While there, he's reminded of something about that young man's case, a seemingly small piece of the puzzle that he never got to share. It's not something anyone wants to hear, but Alex can't let go of the feeling that they arrested the wrong man. And that the real killer not only got away, but went on to kill again.
Let it Burn continues the acclaimed Alex McKnight series by two-time Edgar award-winner and New York Times bestselling author Steve Hamilton.
PUBLISHERS WEEKLY
Edgar-winner Hamilton puts a fresh twist on the archetypical tough-guy cop with a heart of gold in his 10th Alex McKnight novel (after 2012's Die a Stranger). The upcoming release of Darryl King, a murderer McKnight helped put behind bars, draws the old cop out of near-isolation in the remote town of Paradise, Mich., and brings him back to Detroit or, rather, what's left of it.
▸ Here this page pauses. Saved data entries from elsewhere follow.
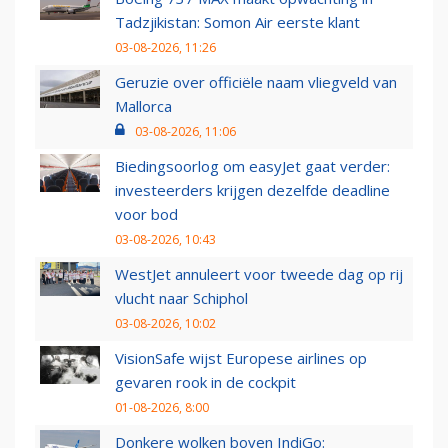
Tadzjikistan: Somon Air eerste klant
03-08-2026, 11:26
Geruzie over officiële naam vliegveld van
Mallorca
03-08-2026, 11:06
Biedingsoorlog om easyJet gaat verder:
investeerders krijgen dezelfde deadline
voor bod
03-08-2026, 10:43
WestJet annuleert voor tweede dag op rij
vlucht naar Schiphol
03-08-2026, 10:02
VisionSafe wijst Europese airlines op
gevaren rook in de cockpit
01-08-2026, 8:00
Donkere wolken boven IndiGo:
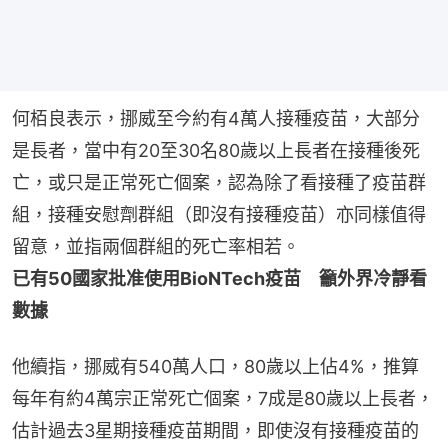
何栢良表示，挪威至今約有4萬人接種疫苗，大部分
是長者，當中有20至30名80歲以上長者在接種後死
亡，或只是正常死亡個案，認為除了看接種了疫苗群
組，接種安慰劑群組（即沒有接種疫苗）亦同樣值得
留意，並指兩個群組的死亡率相若。
已有50國家批准使用BioNTech疫苗　籲外界冷靜看
數據
他續指，挪威有540萬人口，80歲以上佔4%，推算
每年有約4萬宗正常死亡個案，7成是80歲以上長者，
估計過去3星期接種疫苗期間，即使沒有接種疫苗的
McKnight has a gut instinct that King may not have been guilty of the crime after all. As he reaches out to old contacts, including the detective who obtained King's confession, McKnight becomes convinced that the case isn't as airtight as it appeared at the time. Hamilton's prose feels most human at the moments when McKnight surveys the emerging ruins of Detroit, like an archeologist come too soon to the excavation site. Yet the intrigue, like McKnight's gut instinct, sometimes seems based on little more than a feeling.